Almost two-thirds of Tui's online bookings are now initiated on smartphones, and Mr Long expects commuters to do so again today. "All this disruption with the weather and strikes sees people thinking, 'I need some sunshine,'" he said.

Britons' hunger for sun was evident in Tui's bookings, with the most popular for summer 2014 including Majorca, Cancun and Florida, the latter being a destination for Mr Long, who banked more than £10.1m in pay in 2013 and is this year flying his grandchildren to Disney World Florida.

"Confidence continues to improve," he said. "There is some trading up, plus a lot of people are now booking all-inclusive deals – it's growing every year and is now about 55 per cent of all bookings – so they're spending more of their holiday budget with us."

Tui narrowed its seasonal loss for the last quarter of 2013 to £108m compared with £116m a year earlier.
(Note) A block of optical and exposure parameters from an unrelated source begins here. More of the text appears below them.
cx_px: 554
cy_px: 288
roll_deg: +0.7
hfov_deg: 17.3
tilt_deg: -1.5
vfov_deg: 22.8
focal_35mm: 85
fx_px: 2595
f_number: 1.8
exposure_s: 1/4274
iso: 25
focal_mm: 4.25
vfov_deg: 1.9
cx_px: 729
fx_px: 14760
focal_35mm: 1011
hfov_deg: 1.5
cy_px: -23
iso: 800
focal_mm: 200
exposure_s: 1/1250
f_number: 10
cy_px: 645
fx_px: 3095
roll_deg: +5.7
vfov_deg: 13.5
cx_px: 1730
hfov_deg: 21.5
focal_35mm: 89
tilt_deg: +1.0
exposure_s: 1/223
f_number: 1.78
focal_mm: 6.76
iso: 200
Ryanair, which issued two profits warnings in 2013, enjoyed a 5 per cent surge in bookings in January, flying 4.6 million passengers.
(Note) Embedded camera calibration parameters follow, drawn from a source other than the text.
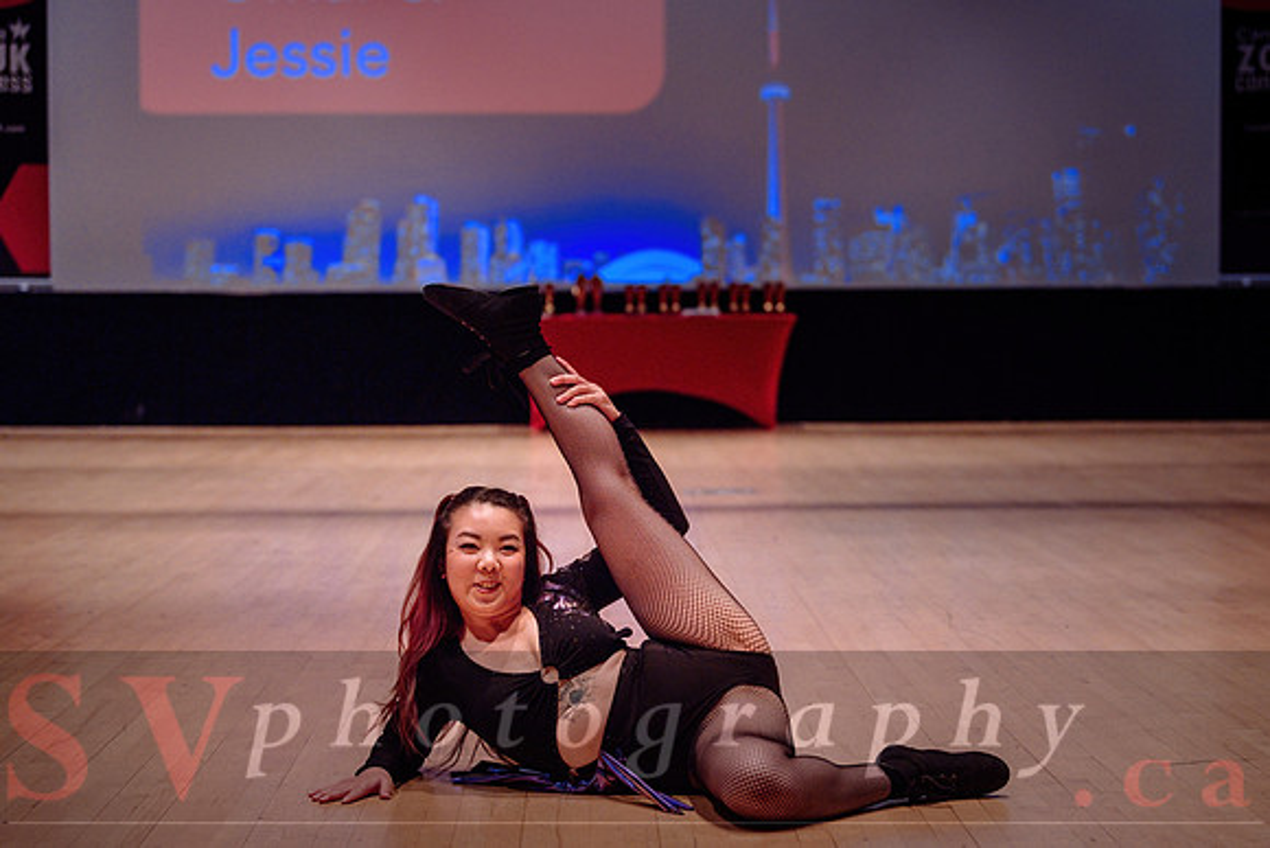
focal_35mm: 79
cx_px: 712
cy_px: 466
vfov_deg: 17.2
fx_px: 2801
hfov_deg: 25.5
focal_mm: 70
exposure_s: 1/160
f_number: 2.8
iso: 1600
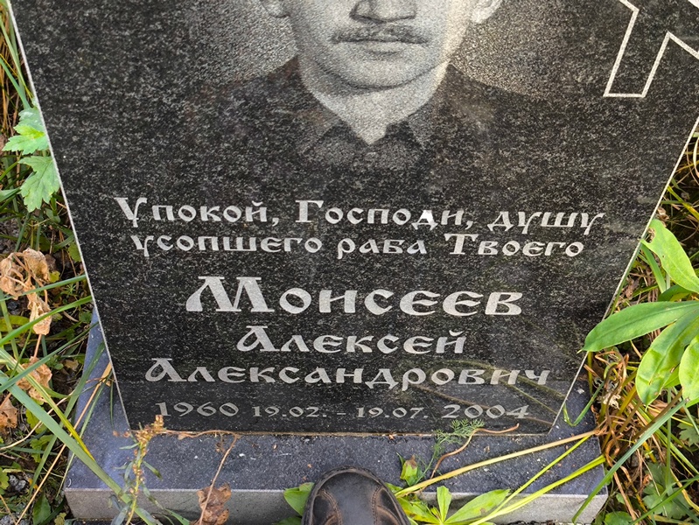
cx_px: 350
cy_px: 262
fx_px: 1010
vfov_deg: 29.1
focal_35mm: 50
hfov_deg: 38.2
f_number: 1.7
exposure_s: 1/60
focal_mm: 4.71
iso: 160
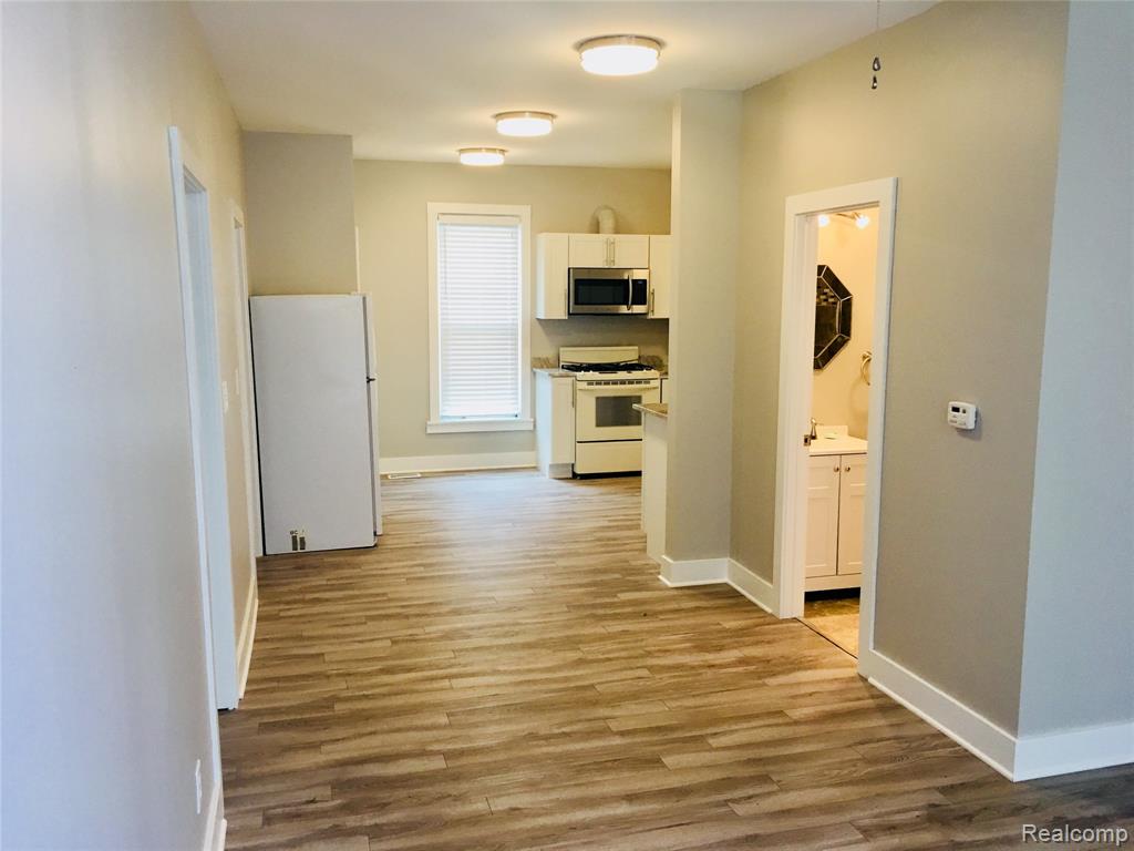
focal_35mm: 29
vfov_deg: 48.2
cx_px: 567
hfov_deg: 61.7
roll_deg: +0.2
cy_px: 426
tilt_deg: -7.5
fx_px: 950
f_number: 2.2
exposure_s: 1/30
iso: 40
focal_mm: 4.15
It claimed the strong growth in January bookings was because of its "customer-service improvements including allocated seats", although these were actually introduced on 1 February.

Rival easyJet flew 4 million people in the first month of 2014, up 3.7 per cent on a year earlier, and Aer Lingus enjoyed the same trend.

Although the Irish carrier flew just 0.2 per cent extra passengers in January, at 572,000, demand for its more lucrative long-haul services rose 7.3 per cent, offsetting a 1 per cent fall in short-haul traffic.